TASK DETAILS >> The whole listing should be retyped exactly as it appears.

INPUT >>
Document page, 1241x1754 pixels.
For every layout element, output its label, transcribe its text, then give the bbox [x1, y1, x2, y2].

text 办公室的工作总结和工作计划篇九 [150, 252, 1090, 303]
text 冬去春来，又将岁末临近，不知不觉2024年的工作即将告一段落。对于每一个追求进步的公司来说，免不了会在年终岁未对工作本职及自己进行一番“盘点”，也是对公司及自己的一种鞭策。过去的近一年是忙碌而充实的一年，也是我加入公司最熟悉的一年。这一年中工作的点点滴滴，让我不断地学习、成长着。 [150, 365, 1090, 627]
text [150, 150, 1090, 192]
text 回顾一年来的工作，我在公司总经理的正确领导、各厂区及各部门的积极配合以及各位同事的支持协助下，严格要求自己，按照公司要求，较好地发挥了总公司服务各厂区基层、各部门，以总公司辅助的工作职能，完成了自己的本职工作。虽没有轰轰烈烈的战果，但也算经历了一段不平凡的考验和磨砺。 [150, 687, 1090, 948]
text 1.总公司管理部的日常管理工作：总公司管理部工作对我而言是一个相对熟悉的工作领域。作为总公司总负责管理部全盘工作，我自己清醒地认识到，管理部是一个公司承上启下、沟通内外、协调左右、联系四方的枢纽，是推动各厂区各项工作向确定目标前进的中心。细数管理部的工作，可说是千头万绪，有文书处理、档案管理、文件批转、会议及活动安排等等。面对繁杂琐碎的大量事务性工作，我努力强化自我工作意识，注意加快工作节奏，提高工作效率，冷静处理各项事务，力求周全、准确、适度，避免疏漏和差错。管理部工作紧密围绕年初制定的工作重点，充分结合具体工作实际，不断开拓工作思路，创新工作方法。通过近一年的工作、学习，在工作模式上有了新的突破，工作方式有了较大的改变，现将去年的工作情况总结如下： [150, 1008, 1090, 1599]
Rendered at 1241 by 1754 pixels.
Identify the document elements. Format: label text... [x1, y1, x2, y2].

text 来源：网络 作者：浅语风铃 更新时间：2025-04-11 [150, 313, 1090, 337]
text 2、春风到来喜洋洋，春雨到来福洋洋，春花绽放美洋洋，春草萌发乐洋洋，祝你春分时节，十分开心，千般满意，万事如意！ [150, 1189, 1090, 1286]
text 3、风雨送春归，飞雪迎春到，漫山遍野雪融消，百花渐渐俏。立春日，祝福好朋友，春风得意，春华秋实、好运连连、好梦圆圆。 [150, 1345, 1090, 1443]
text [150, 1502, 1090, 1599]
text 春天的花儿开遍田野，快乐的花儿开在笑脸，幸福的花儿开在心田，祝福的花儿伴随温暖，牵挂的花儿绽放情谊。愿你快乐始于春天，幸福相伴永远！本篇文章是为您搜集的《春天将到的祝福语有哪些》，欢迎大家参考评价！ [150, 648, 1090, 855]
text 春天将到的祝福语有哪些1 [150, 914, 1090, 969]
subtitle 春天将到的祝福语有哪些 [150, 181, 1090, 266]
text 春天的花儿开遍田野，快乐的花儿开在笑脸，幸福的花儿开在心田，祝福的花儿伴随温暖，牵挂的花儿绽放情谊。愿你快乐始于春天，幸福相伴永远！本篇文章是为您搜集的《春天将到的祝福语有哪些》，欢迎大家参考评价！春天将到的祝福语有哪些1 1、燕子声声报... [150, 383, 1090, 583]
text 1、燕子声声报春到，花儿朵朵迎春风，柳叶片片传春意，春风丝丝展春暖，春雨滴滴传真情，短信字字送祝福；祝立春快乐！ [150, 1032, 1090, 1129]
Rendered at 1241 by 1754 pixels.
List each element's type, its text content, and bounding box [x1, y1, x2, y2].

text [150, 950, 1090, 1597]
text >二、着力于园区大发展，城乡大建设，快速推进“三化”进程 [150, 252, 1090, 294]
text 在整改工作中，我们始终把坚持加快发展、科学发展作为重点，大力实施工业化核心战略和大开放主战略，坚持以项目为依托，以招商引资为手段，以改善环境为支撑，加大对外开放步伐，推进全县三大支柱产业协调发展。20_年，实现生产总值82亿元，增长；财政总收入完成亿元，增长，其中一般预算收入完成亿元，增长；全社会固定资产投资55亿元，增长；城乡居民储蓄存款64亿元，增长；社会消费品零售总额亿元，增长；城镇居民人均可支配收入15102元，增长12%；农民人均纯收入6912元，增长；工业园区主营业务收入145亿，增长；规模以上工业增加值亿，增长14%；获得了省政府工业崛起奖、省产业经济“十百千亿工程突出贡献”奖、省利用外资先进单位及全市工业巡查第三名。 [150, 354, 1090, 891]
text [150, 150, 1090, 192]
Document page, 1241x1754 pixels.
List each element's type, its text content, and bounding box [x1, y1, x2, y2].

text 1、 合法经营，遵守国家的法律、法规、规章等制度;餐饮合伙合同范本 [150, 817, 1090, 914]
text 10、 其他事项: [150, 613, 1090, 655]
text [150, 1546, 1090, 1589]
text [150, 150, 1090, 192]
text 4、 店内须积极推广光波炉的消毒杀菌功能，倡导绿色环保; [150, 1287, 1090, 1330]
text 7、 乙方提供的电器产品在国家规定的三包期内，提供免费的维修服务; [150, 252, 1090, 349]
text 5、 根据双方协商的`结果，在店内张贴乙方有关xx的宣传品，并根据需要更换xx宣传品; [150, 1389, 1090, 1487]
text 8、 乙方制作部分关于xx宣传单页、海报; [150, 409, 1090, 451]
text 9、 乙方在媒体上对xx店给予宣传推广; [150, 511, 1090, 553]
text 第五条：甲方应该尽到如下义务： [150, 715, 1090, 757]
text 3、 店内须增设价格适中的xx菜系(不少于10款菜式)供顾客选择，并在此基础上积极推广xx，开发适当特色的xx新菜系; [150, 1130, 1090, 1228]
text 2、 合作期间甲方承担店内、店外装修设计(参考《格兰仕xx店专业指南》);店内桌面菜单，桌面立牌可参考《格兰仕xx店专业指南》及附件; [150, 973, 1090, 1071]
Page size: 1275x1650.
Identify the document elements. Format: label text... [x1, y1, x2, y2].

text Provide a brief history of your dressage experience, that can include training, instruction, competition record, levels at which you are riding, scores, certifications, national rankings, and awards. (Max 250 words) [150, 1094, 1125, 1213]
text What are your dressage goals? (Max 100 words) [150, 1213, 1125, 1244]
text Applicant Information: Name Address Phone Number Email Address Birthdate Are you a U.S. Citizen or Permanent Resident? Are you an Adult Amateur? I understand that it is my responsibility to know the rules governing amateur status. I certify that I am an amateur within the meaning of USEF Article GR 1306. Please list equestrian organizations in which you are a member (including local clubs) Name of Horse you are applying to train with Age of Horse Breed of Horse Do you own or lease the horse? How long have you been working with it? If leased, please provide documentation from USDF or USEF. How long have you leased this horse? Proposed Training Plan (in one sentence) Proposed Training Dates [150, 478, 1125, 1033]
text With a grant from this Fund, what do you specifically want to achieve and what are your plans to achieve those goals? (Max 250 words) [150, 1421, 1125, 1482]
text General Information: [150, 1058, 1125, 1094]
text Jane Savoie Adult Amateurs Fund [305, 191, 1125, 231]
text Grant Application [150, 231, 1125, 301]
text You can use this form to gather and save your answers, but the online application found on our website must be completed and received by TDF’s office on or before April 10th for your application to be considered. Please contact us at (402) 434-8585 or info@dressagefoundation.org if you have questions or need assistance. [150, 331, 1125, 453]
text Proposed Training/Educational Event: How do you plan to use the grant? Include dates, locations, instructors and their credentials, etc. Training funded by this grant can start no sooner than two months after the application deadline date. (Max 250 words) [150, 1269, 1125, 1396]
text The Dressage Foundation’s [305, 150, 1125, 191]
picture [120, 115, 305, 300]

RESULT BELOW >>
Document page, 1241x1754 pixels.
For every layout element, output its label, transcribe its text, then give the bbox [x1, y1, x2, y2].

text 办公室的工作总结和工作计划篇九 [150, 252, 1090, 303]
text 冬去春来，又将岁末临近，不知不觉2024年的工作即将告一段落。对于每一个追求进步的公司来说，免不了会在年终岁未对工作本职及自己进行一番“盘点”，也是对公司及自己的一种鞭策。过去的近一年是忙碌而充实的一年，也是我加入公司最熟悉的一年。这一年中工作的点点滴滴，让我不断地学习、成长着。 [150, 365, 1090, 627]
text [150, 150, 1090, 192]
text 回顾一年来的工作，我在公司总经理的正确领导、各厂区及各部门的积极配合以及各位同事的支持协助下，严格要求自己，按照公司要求，较好地发挥了总公司服务各厂区基层、各部门，以总公司辅助的工作职能，完成了自己的本职工作。虽没有轰轰烈烈的战果，但也算经历了一段不平凡的考验和磨砺。 [150, 687, 1090, 948]
text 1.总公司管理部的日常管理工作：总公司管理部工作对我而言是一个相对熟悉的工作领域。作为总公司总负责管理部全盘工作，我自己清醒地认识到，管理部是一个公司承上启下、沟通内外、协调左右、联系四方的枢纽，是推动各厂区各项工作向确定目标前进的中心。细数管理部的工作，可说是千头万绪，有文书处理、档案管理、文件批转、会议及活动安排等等。面对繁杂琐碎的大量事务性工作，我努力强化自我工作意识，注意加快工作节奏，提高工作效率，冷静处理各项事务，力求周全、准确、适度，避免疏漏和差错。管理部工作紧密围绕年初制定的工作重点，充分结合具体工作实际，不断开拓工作思路，创新工作方法。通过近一年的工作、学习，在工作模式上有了新的突破，工作方式有了较大的改变，现将去年的工作情况总结如下： [150, 1008, 1090, 1599]
Rendered at 1241 by 1754 pixels.
Identify the document elements. Format: label text... [x1, y1, x2, y2].

text 来源：网络 作者：浅语风铃 更新时间：2025-04-11 [150, 313, 1090, 337]
text 2、春风到来喜洋洋，春雨到来福洋洋，春花绽放美洋洋，春草萌发乐洋洋，祝你春分时节，十分开心，千般满意，万事如意！ [150, 1189, 1090, 1286]
text 3、风雨送春归，飞雪迎春到，漫山遍野雪融消，百花渐渐俏。立春日，祝福好朋友，春风得意，春华秋实、好运连连、好梦圆圆。 [150, 1345, 1090, 1443]
text [150, 1502, 1090, 1599]
text 春天的花儿开遍田野，快乐的花儿开在笑脸，幸福的花儿开在心田，祝福的花儿伴随温暖，牵挂的花儿绽放情谊。愿你快乐始于春天，幸福相伴永远！本篇文章是为您搜集的《春天将到的祝福语有哪些》，欢迎大家参考评价！ [150, 648, 1090, 855]
text 春天将到的祝福语有哪些1 [150, 914, 1090, 969]
subtitle 春天将到的祝福语有哪些 [150, 181, 1090, 266]
text 春天的花儿开遍田野，快乐的花儿开在笑脸，幸福的花儿开在心田，祝福的花儿伴随温暖，牵挂的花儿绽放情谊。愿你快乐始于春天，幸福相伴永远！本篇文章是为您搜集的《春天将到的祝福语有哪些》，欢迎大家参考评价！春天将到的祝福语有哪些1 1、燕子声声报... [150, 383, 1090, 583]
text 1、燕子声声报春到，花儿朵朵迎春风，柳叶片片传春意，春风丝丝展春暖，春雨滴滴传真情，短信字字送祝福；祝立春快乐！ [150, 1032, 1090, 1129]
Rendered at 1241 by 1754 pixels.
List each element's type, its text content, and bounding box [x1, y1, x2, y2].

text [150, 950, 1090, 1597]
text >二、着力于园区大发展，城乡大建设，快速推进“三化”进程 [150, 252, 1090, 294]
text 在整改工作中，我们始终把坚持加快发展、科学发展作为重点，大力实施工业化核心战略和大开放主战略，坚持以项目为依托，以招商引资为手段，以改善环境为支撑，加大对外开放步伐，推进全县三大支柱产业协调发展。20_年，实现生产总值82亿元，增长；财政总收入完成亿元，增长，其中一般预算收入完成亿元，增长；全社会固定资产投资55亿元，增长；城乡居民储蓄存款64亿元，增长；社会消费品零售总额亿元，增长；城镇居民人均可支配收入15102元，增长12%；农民人均纯收入6912元，增长；工业园区主营业务收入145亿，增长；规模以上工业增加值亿，增长14%；获得了省政府工业崛起奖、省产业经济“十百千亿工程突出贡献”奖、省利用外资先进单位及全市工业巡查第三名。 [150, 354, 1090, 891]
text [150, 150, 1090, 192]
Document page, 1241x1754 pixels.
List each element's type, its text content, and bounding box [x1, y1, x2, y2].

text 1、 合法经营，遵守国家的法律、法规、规章等制度;餐饮合伙合同范本 [150, 817, 1090, 914]
text 10、 其他事项: [150, 613, 1090, 655]
text [150, 1546, 1090, 1589]
text [150, 150, 1090, 192]
text 4、 店内须积极推广光波炉的消毒杀菌功能，倡导绿色环保; [150, 1287, 1090, 1330]
text 7、 乙方提供的电器产品在国家规定的三包期内，提供免费的维修服务; [150, 252, 1090, 349]
text 5、 根据双方协商的`结果，在店内张贴乙方有关xx的宣传品，并根据需要更换xx宣传品; [150, 1389, 1090, 1487]
text 8、 乙方制作部分关于xx宣传单页、海报; [150, 409, 1090, 451]
text 9、 乙方在媒体上对xx店给予宣传推广; [150, 511, 1090, 553]
text 第五条：甲方应该尽到如下义务： [150, 715, 1090, 757]
text 3、 店内须增设价格适中的xx菜系(不少于10款菜式)供顾客选择，并在此基础上积极推广xx，开发适当特色的xx新菜系; [150, 1130, 1090, 1228]
text 2、 合作期间甲方承担店内、店外装修设计(参考《格兰仕xx店专业指南》);店内桌面菜单，桌面立牌可参考《格兰仕xx店专业指南》及附件; [150, 973, 1090, 1071]
Page size: 1275x1650.
Identify the document elements. Format: label text... [x1, y1, x2, y2].

text Provide a brief history of your dressage experience, that can include training, instruction, competition record, levels at which you are riding, scores, certifications, national rankings, and awards. (Max 250 words) [150, 1094, 1125, 1213]
text What are your dressage goals? (Max 100 words) [150, 1213, 1125, 1244]
text Applicant Information: Name Address Phone Number Email Address Birthdate Are you a U.S. Citizen or Permanent Resident? Are you an Adult Amateur? I understand that it is my responsibility to know the rules governing amateur status. I certify that I am an amateur within the meaning of USEF Article GR 1306. Please list equestrian organizations in which you are a member (including local clubs) Name of Horse you are applying to train with Age of Horse Breed of Horse Do you own or lease the horse? How long have you been working with it? If leased, please provide documentation from USDF or USEF. How long have you leased this horse? Proposed Training Plan (in one sentence) Proposed Training Dates [150, 478, 1125, 1033]
text With a grant from this Fund, what do you specifically want to achieve and what are your plans to achieve those goals? (Max 250 words) [150, 1421, 1125, 1482]
text General Information: [150, 1058, 1125, 1094]
text Jane Savoie Adult Amateurs Fund [305, 191, 1125, 231]
text Grant Application [150, 231, 1125, 301]
text You can use this form to gather and save your answers, but the online application found on our website must be completed and received by TDF’s office on or before April 10th for your application to be considered. Please contact us at (402) 434-8585 or info@dressagefoundation.org if you have questions or need assistance. [150, 331, 1125, 453]
text Proposed Training/Educational Event: How do you plan to use the grant? Include dates, locations, instructors and their credentials, etc. Training funded by this grant can start no sooner than two months after the application deadline date. (Max 250 words) [150, 1269, 1125, 1396]
text The Dressage Foundation’s [305, 150, 1125, 191]
picture [120, 115, 305, 300]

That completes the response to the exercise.